There is an inscrutable, Malick-like search for the untarnished amongst the defamed, Fukunaga challenging us to accept that every form of behavior, no matter how seemingly irredeemable, is inseparable from a very particular set of circumstances. This is wise, urgent and heartfelt screenwriting and filmmaking. Asking us to keep looking, when we might ordinarily wish to look away.
London-based playwright Nick Payne recently completed his first screenplay, an adaptation of Julian Barnes’ “The Sense of an Ending.” His play “Incognito” will be staged by Manhattan Theatre Club in spring 2016.
The Revenant
Image Credit: Courtesy of Fox
(Fox)
Screenplay by Mark L. Smith & Alejandro Gonzalez Inarritu
By Scott Z. Burns
Revenge has starred in almost as many movies as love. “Vengeance is mine, I will repay, sayeth the Lord” — but Charles Bronson, Uma Thurman and Liam Neeson have said it since and audiences have applauded.
Because revenge masquerades as a kind of justice in the world.

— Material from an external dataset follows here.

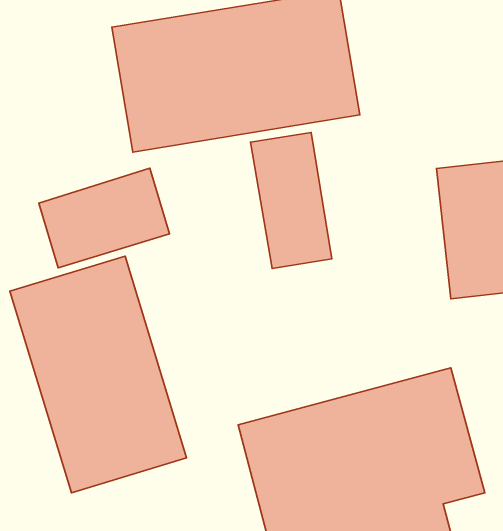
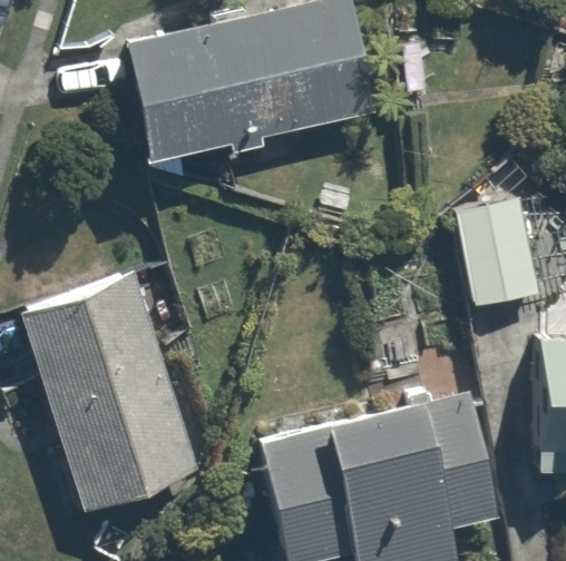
building: [250,132,332,269] -> none
building: [39,168,170,268] -> none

But, is it? Revenge fills a character with purpose. It is both righteous and reflexive; binary and time-honored. It is inherent to humankind — between individuals and tribes. It is not self-defense, but self-destruction. And it is the grim engine that turns the action in “The Revenant.”
Alejandro Gonzalez Inarritu and Mark L. Smith follow this primal imperative on a relentless march across a brutal landscape. And it is thrilling to watch from up close. They show us that vengeance gives you courage, but insists on your soul in return (in 1822 as it does today). It drags Hugh Glass on his belly across icy rivers and mountains— as he becomes retribution’s loyal servant. And we find ourselves his accomplice.
Inarritu and Smith lead us to a reckoning and then leave us staring at the face of our own hopeless pursuit of things we can’t get back.
There are very few words here. What there is instead is a faith in the profound ability of cinema to stand on the coalescing of images. We are left to decide for ourselves, because we have to. Besides, the words we already know. As Gandhi said, “An eye for an eye, leaves the whole world blind.”
Scott Z. Burns is a screenwriter, director and producer whose film credits include the original screenplay for Steven Soderbergh’s “Side Effects,” “Contagion,” and the screen adaptation of Soderbergh’s “The Informant!.” He co-wrote the “Bourne Ultimatum” and was a producer on the Academy Award-winning documentary “An Inconvenient Truth.”